Posições divergentes
Durante a sessão, a Procuradoria-Geral da República (PGR) manifestou-se favorável ao reconhecimento do vínculo empregatício, argumentando que os motoristas estão subordinados às plataformas, que controlam tarifas, rotas e avaliações. Por outro lado, as empresas de tecnologia defendem que os motoristas são autônomos e têm flexibilidade de horários e rotas.
O advogado-geral da União, Jorge Messias, também se pronunciou, defendendo a necessidade de uma regulamentação específica para o setor, que equilibre direitos trabalhistas e a inovação tecnológica. "O STF não pode ignorar a realidade de milhões de trabalhadores que dependem dessas plataformas para sobreviver", afirmou Messias.
Impacto econômico e social
Especialistas estimam que, caso o vínculo seja reconhecido, as plataformas teriam que arcar com encargos trabalhistas adicionais de aproximadamente R$ 12 bilhões por ano. Isso poderia levar a aumentos nas tarifas ou redução no número de motoristas ativos. Em contrapartida, os motoristas teriam acesso a benefícios como férias, 13º salário e FGTS.
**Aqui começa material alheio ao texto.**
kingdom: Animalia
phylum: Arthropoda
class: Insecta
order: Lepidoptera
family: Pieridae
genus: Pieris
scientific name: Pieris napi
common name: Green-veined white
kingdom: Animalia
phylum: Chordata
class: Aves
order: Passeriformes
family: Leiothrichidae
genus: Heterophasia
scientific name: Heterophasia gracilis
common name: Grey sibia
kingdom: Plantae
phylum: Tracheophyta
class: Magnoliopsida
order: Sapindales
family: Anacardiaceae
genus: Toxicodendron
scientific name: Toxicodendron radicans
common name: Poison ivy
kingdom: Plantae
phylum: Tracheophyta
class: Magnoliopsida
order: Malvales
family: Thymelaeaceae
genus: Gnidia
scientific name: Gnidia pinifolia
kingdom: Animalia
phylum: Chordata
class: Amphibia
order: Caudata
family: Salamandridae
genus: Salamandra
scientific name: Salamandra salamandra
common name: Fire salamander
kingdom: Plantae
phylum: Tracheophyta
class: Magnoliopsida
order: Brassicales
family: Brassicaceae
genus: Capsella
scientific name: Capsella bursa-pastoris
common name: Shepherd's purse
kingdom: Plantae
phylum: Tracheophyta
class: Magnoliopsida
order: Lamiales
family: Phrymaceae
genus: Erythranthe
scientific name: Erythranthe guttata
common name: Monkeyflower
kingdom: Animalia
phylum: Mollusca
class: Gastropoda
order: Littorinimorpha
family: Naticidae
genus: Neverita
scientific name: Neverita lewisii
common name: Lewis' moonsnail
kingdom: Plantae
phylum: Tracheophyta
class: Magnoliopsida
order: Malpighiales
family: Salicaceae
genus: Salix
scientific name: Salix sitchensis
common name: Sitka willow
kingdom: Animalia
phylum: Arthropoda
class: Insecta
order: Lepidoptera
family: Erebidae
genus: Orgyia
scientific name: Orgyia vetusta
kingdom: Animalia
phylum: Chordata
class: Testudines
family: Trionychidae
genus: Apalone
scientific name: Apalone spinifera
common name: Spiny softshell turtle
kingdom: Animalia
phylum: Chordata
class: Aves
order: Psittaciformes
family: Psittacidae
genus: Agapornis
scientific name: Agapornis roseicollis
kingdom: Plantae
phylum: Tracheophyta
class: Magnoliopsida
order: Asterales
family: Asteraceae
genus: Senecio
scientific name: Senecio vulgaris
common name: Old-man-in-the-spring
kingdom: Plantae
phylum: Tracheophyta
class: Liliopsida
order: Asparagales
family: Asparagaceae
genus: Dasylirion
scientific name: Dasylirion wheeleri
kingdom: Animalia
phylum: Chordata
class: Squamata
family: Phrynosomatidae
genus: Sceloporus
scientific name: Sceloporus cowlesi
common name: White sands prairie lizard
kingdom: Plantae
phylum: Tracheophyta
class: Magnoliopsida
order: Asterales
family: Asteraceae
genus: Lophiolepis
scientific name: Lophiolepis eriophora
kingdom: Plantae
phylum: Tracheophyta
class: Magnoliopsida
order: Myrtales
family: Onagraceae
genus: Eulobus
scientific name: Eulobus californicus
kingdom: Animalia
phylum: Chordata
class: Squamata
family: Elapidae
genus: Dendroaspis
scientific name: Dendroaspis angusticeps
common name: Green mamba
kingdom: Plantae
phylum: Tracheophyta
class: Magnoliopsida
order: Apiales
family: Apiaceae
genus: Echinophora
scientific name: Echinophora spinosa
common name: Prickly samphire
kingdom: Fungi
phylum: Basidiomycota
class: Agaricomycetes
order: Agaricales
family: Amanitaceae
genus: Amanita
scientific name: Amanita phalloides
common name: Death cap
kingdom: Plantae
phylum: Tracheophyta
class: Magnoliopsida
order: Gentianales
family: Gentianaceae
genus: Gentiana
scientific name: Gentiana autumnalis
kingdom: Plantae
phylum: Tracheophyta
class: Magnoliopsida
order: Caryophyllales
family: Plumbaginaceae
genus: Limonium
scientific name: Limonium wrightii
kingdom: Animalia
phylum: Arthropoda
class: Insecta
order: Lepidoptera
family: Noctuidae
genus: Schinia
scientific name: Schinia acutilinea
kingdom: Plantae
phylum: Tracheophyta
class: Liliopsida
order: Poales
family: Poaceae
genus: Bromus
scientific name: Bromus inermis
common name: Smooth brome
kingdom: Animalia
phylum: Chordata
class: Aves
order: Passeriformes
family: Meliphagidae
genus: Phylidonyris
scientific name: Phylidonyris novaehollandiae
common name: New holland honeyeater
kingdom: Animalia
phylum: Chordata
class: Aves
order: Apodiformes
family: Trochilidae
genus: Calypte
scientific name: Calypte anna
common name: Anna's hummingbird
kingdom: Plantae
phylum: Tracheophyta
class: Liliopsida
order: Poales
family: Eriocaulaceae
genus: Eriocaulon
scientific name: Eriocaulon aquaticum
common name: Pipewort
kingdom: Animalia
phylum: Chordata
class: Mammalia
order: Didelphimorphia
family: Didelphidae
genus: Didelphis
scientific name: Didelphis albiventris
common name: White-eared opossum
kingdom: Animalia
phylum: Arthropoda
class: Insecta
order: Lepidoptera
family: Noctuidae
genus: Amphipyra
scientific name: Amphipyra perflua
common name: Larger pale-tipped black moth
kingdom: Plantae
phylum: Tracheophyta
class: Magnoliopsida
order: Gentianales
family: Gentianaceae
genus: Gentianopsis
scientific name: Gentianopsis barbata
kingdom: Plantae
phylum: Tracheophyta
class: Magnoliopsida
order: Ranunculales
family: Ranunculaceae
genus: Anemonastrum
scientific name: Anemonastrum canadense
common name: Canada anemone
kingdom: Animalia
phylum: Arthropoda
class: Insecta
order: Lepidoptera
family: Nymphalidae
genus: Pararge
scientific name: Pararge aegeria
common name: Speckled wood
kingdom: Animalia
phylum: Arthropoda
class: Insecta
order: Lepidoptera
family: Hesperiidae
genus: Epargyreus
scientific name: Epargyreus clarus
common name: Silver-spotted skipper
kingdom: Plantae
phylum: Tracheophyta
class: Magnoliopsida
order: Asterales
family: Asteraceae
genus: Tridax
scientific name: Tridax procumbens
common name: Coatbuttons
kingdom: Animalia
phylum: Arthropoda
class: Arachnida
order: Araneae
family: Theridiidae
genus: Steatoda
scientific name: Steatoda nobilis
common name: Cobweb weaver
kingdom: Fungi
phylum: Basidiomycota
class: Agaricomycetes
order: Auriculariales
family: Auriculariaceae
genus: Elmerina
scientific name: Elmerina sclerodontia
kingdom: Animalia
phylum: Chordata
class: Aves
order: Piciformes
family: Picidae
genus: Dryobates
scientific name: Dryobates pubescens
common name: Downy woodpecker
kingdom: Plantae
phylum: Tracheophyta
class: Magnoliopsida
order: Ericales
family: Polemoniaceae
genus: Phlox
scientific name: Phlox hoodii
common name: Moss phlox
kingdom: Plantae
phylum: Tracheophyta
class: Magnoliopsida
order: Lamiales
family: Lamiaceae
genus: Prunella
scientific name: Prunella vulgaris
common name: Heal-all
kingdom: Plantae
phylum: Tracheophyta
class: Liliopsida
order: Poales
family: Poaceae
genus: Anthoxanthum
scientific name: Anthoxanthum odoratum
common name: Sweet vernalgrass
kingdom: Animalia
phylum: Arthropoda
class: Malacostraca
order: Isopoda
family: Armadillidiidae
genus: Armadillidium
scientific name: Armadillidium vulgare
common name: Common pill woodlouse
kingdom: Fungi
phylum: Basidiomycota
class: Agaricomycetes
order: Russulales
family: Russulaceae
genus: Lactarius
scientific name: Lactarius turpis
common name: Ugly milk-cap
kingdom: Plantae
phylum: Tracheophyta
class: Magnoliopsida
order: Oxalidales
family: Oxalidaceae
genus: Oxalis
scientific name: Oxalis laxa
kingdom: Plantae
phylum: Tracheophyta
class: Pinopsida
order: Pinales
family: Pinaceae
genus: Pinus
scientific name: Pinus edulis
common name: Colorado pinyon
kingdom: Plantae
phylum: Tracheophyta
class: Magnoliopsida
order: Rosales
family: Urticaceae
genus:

O adiamento do julgamento foi criticado por sindicatos de trabalhadores, que esperavam uma definição rápida. "Cada dia de atraso significa mais um dia de precarização do trabalho", disse o presidente do Sindicato dos Motoristas de Aplicativos do Estado de São Paulo, João Carlos de Oliveira.
Próximos passos
Com o pedido de vista, não há data prevista para retomada do julgamento. Fachin terá até 90 dias para devolver o processo à pauta, mas o prazo pode ser prorrogado. Enquanto isso, o Congresso Nacional discute projetos de lei que regulamentam a atividade, como o PL 123/2026, que propõe um regime jurídico intermediário entre a CLT e o trabalho autônomo.
O caso é acompanhado de perto por investidores e empresas de tecnologia, que veem no Brasil um mercado promissor para serviços de mobilidade. A decisão final do STF poderá servir de referência para outros países da América Latina que enfrentam o mesmo dilema jurídico.